_Stated task:_ Write out every one of the rows below, reproducing each line character for character.

Collected data entries:

* Begin *

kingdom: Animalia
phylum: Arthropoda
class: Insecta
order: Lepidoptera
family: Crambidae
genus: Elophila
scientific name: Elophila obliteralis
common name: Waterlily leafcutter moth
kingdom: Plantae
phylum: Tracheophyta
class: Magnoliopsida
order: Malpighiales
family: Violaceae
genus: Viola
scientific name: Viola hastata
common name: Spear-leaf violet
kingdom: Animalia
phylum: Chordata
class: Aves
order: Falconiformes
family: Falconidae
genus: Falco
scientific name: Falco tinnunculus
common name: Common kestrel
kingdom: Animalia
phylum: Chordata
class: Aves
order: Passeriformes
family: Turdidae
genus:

* End *

_Final answer:_
kingdom: Animalia
phylum: Arthropoda
class: Insecta
order: Lepidoptera
family: Crambidae
genus: Elophila
scientific name: Elophila obliteralis
common name: Waterlily leafcutter moth
kingdom: Plantae
phylum: Tracheophyta
class: Magnoliopsida
order: Malpighiales
family: Violaceae
genus: Viola
scientific name: Viola hastata
common name: Spear-leaf violet
kingdom: Animalia
phylum: Chordata
class: Aves
order: Falconiformes
family: Falconidae
genus: Falco
scientific name: Falco tinnunculus
common name: Common kestrel
kingdom: Animalia
phylum: Chordata
class: Aves
order: Passeriformes
family: Turdidae
genus:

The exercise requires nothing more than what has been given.